The Recent Mammals of Tamaulipas, México

BY
TICUL ALVAREZ

CONTENTS

PAGE
Introduction[365]
Physiography[366]
Climate[368]
Affinities of Tamaulipan Mammals[370]
Plant-Mammal Relationships[371]
Barriers and Routes of Movement[376]
History of Mammalogy[379]
Conservation[381]
Methods and Acknowledgments[384]
Gazetteer[386]
Check-list[388]
Accounts of Species and Subspecies[393]
Literature Cited[467]

INTRODUCTION

From Tamaulipas, the northeasternmost state in the Mexican Republic, 146 kinds of mammals, belonging to 72 genera, are here reported. Mammals that are strictly marine in habit are not included. The state is crossed in its middle by the Tropic of Cancer. Elevations vary from sea level on the Golfo de México to more than 2700 meters in the Sierra Madre Oriental; most of the state is below 300 meters in elevation. Its area is 79,602 square kilometers (30,732 square miles).

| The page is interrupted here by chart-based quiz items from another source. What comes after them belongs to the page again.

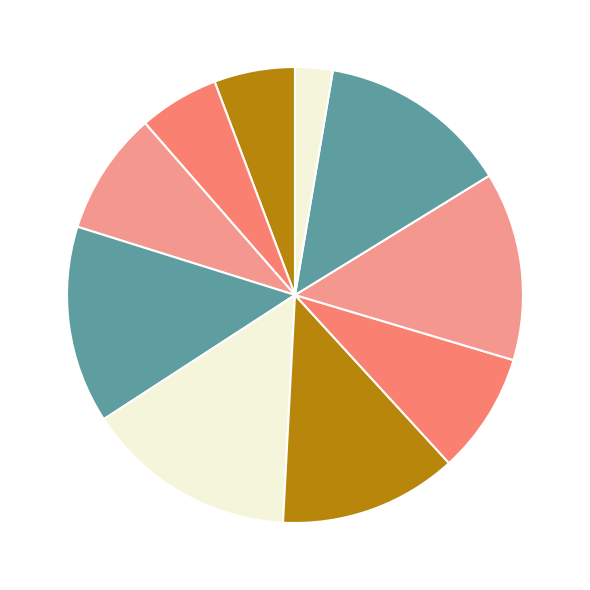

How many segments does this pie chart have?

10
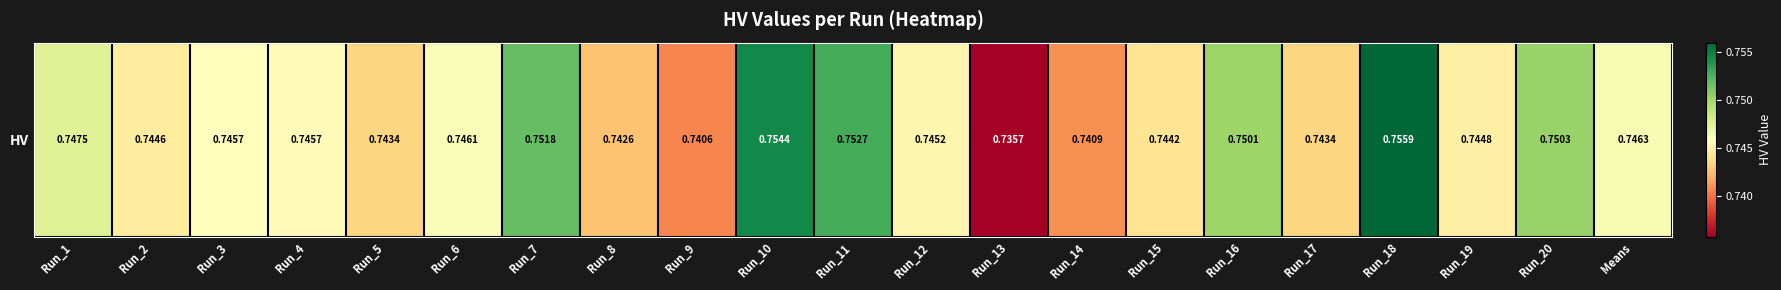

Between Run_7 and Run_4, which is larger?

Run_7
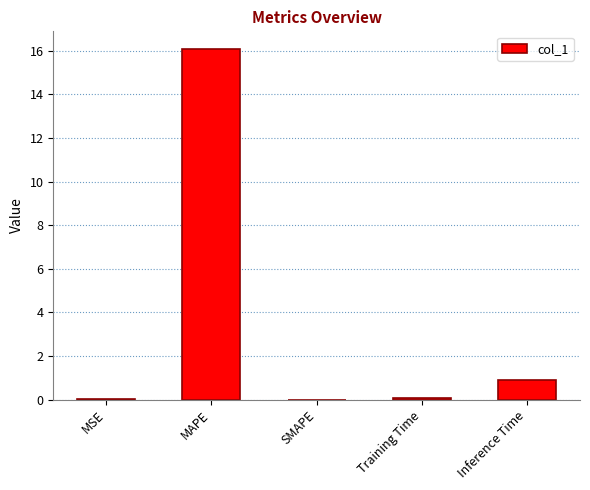

Is it true that the value at Inference Time is 1.5?

False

Tamaulipas, meaning "lugar en que hay montes altos" (place of high mountains), was explored in 1516 by the Spaniard Francisco Fernández de Córdoba, but it was not until the 18th century that José de Escandón established several villages in the new province of Nueva Santender from which, in the time of Iturbide's Empire, Tamaulipas was separated as a distinct political entity, with about the same boundaries that it now has.